◆ THE TASK
Please reproduce every line of the entries below word for word, in the same order.

◆ INFORMATION GIVEN

========

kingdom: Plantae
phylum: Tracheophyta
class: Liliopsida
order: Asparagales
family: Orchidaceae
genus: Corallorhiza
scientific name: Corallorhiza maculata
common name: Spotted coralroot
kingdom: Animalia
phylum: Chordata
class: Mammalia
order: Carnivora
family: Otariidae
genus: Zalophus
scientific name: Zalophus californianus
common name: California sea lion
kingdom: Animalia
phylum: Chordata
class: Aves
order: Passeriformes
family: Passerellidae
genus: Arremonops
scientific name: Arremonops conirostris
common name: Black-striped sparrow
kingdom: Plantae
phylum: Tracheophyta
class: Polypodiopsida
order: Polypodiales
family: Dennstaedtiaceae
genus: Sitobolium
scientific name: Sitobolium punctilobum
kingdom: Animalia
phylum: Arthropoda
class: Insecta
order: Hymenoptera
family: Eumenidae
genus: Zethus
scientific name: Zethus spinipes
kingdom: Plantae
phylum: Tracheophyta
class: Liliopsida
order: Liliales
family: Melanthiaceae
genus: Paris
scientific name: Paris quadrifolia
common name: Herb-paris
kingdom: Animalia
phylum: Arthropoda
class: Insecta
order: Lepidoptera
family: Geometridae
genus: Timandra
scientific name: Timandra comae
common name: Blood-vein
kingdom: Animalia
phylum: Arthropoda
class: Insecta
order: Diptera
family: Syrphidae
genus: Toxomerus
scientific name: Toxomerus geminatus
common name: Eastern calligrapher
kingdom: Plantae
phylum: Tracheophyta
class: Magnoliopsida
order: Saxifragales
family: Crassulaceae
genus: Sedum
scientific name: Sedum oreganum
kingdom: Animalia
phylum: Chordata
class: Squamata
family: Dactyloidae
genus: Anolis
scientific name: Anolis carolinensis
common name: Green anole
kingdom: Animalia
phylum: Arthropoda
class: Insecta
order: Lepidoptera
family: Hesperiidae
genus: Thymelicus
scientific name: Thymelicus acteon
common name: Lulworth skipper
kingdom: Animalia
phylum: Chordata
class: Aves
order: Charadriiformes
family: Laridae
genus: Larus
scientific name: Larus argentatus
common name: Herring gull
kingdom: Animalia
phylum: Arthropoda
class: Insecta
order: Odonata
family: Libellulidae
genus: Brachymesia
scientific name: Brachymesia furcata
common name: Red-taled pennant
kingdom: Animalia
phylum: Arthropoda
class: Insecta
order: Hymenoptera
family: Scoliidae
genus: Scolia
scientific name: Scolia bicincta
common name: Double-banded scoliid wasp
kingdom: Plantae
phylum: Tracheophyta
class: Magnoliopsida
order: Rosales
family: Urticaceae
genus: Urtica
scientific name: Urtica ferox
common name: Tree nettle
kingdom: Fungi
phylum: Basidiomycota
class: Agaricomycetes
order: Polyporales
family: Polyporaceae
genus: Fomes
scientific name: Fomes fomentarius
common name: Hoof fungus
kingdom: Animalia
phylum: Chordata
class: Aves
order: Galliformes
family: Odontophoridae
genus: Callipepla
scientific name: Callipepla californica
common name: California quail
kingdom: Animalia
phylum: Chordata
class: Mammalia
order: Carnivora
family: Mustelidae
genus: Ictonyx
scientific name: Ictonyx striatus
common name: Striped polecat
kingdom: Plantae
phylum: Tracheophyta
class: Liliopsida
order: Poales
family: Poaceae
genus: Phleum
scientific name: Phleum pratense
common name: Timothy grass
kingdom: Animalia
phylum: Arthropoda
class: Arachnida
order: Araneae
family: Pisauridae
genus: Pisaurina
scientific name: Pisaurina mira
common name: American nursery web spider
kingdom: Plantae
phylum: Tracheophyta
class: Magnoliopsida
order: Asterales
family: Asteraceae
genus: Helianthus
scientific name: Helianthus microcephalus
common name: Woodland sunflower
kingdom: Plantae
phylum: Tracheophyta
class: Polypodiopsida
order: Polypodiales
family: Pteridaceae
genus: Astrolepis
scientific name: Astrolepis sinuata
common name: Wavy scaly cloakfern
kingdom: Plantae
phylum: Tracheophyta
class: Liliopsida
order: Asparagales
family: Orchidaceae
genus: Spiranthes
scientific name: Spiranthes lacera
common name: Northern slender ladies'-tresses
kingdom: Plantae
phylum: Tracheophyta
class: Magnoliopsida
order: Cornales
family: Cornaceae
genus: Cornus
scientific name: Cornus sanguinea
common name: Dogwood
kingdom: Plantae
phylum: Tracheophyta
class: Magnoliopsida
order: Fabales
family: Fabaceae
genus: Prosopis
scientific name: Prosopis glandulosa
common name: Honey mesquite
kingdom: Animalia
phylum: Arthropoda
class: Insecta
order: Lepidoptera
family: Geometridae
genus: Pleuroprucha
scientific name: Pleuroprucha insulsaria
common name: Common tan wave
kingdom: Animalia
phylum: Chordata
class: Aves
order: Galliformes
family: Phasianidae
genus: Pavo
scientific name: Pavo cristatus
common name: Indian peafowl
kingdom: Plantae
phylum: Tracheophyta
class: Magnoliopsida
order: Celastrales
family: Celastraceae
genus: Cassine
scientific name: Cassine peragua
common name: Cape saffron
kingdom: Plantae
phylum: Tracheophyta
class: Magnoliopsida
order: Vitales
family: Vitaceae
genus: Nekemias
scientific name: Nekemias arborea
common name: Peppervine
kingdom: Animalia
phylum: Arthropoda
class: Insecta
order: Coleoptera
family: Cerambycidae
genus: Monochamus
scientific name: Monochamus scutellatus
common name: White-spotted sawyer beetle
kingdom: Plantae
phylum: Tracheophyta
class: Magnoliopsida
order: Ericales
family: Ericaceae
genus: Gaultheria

========

◆ EXERCISE OUTPUT
kingdom: Plantae
phylum: Tracheophyta
class: Liliopsida
order: Asparagales
family: Orchidaceae
genus: Corallorhiza
scientific name: Corallorhiza maculata
common name: Spotted coralroot
kingdom: Animalia
phylum: Chordata
class: Mammalia
order: Carnivora
family: Otariidae
genus: Zalophus
scientific name: Zalophus californianus
common name: California sea lion
kingdom: Animalia
phylum: Chordata
class: Aves
order: Passeriformes
family: Passerellidae
genus: Arremonops
scientific name: Arremonops conirostris
common name: Black-striped sparrow
kingdom: Plantae
phylum: Tracheophyta
class: Polypodiopsida
order: Polypodiales
family: Dennstaedtiaceae
genus: Sitobolium
scientific name: Sitobolium punctilobum
kingdom: Animalia
phylum: Arthropoda
class: Insecta
order: Hymenoptera
family: Eumenidae
genus: Zethus
scientific name: Zethus spinipes
kingdom: Plantae
phylum: Tracheophyta
class: Liliopsida
order: Liliales
family: Melanthiaceae
genus: Paris
scientific name: Paris quadrifolia
common name: Herb-paris
kingdom: Animalia
phylum: Arthropoda
class: Insecta
order: Lepidoptera
family: Geometridae
genus: Timandra
scientific name: Timandra comae
common name: Blood-vein
kingdom: Animalia
phylum: Arthropoda
class: Insecta
order: Diptera
family: Syrphidae
genus: Toxomerus
scientific name: Toxomerus geminatus
common name: Eastern calligrapher
kingdom: Plantae
phylum: Tracheophyta
class: Magnoliopsida
order: Saxifragales
family: Crassulaceae
genus: Sedum
scientific name: Sedum oreganum
kingdom: Animalia
phylum: Chordata
class: Squamata
family: Dactyloidae
genus: Anolis
scientific name: Anolis carolinensis
common name: Green anole
kingdom: Animalia
phylum: Arthropoda
class: Insecta
order: Lepidoptera
family: Hesperiidae
genus: Thymelicus
scientific name: Thymelicus acteon
common name: Lulworth skipper
kingdom: Animalia
phylum: Chordata
class: Aves
order: Charadriiformes
family: Laridae
genus: Larus
scientific name: Larus argentatus
common name: Herring gull
kingdom: Animalia
phylum: Arthropoda
class: Insecta
order: Odonata
family: Libellulidae
genus: Brachymesia
scientific name: Brachymesia furcata
common name: Red-taled pennant
kingdom: Animalia
phylum: Arthropoda
class: Insecta
order: Hymenoptera
family: Scoliidae
genus: Scolia
scientific name: Scolia bicincta
common name: Double-banded scoliid wasp
kingdom: Plantae
phylum: Tracheophyta
class: Magnoliopsida
order: Rosales
family: Urticaceae
genus: Urtica
scientific name: Urtica ferox
common name: Tree nettle
kingdom: Fungi
phylum: Basidiomycota
class: Agaricomycetes
order: Polyporales
family: Polyporaceae
genus: Fomes
scientific name: Fomes fomentarius
common name: Hoof fungus
kingdom: Animalia
phylum: Chordata
class: Aves
order: Galliformes
family: Odontophoridae
genus: Callipepla
scientific name: Callipepla californica
common name: California quail
kingdom: Animalia
phylum: Chordata
class: Mammalia
order: Carnivora
family: Mustelidae
genus: Ictonyx
scientific name: Ictonyx striatus
common name: Striped polecat
kingdom: Plantae
phylum: Tracheophyta
class: Liliopsida
order: Poales
family: Poaceae
genus: Phleum
scientific name: Phleum pratense
common name: Timothy grass
kingdom: Animalia
phylum: Arthropoda
class: Arachnida
order: Araneae
family: Pisauridae
genus: Pisaurina
scientific name: Pisaurina mira
common name: American nursery web spider
kingdom: Plantae
phylum: Tracheophyta
class: Magnoliopsida
order: Asterales
family: Asteraceae
genus: Helianthus
scientific name: Helianthus microcephalus
common name: Woodland sunflower
kingdom: Plantae
phylum: Tracheophyta
class: Polypodiopsida
order: Polypodiales
family: Pteridaceae
genus: Astrolepis
scientific name: Astrolepis sinuata
common name: Wavy scaly cloakfern
kingdom: Plantae
phylum: Tracheophyta
class: Liliopsida
order: Asparagales
family: Orchidaceae
genus: Spiranthes
scientific name: Spiranthes lacera
common name: Northern slender ladies'-tresses
kingdom: Plantae
phylum: Tracheophyta
class: Magnoliopsida
order: Cornales
family: Cornaceae
genus: Cornus
scientific name: Cornus sanguinea
common name: Dogwood
kingdom: Plantae
phylum: Tracheophyta
class: Magnoliopsida
order: Fabales
family: Fabaceae
genus: Prosopis
scientific name: Prosopis glandulosa
common name: Honey mesquite
kingdom: Animalia
phylum: Arthropoda
class: Insecta
order: Lepidoptera
family: Geometridae
genus: Pleuroprucha
scientific name: Pleuroprucha insulsaria
common name: Common tan wave
kingdom: Animalia
phylum: Chordata
class: Aves
order: Galliformes
family: Phasianidae
genus: Pavo
scientific name: Pavo cristatus
common name: Indian peafowl
kingdom: Plantae
phylum: Tracheophyta
class: Magnoliopsida
order: Celastrales
family: Celastraceae
genus: Cassine
scientific name: Cassine peragua
common name: Cape saffron
kingdom: Plantae
phylum: Tracheophyta
class: Magnoliopsida
order: Vitales
family: Vitaceae
genus: Nekemias
scientific name: Nekemias arborea
common name: Peppervine
kingdom: Animalia
phylum: Arthropoda
class: Insecta
order: Coleoptera
family: Cerambycidae
genus: Monochamus
scientific name: Monochamus scutellatus
common name: White-spotted sawyer beetle
kingdom: Plantae
phylum: Tracheophyta
class: Magnoliopsida
order: Ericales
family: Ericaceae
genus: Gaultheria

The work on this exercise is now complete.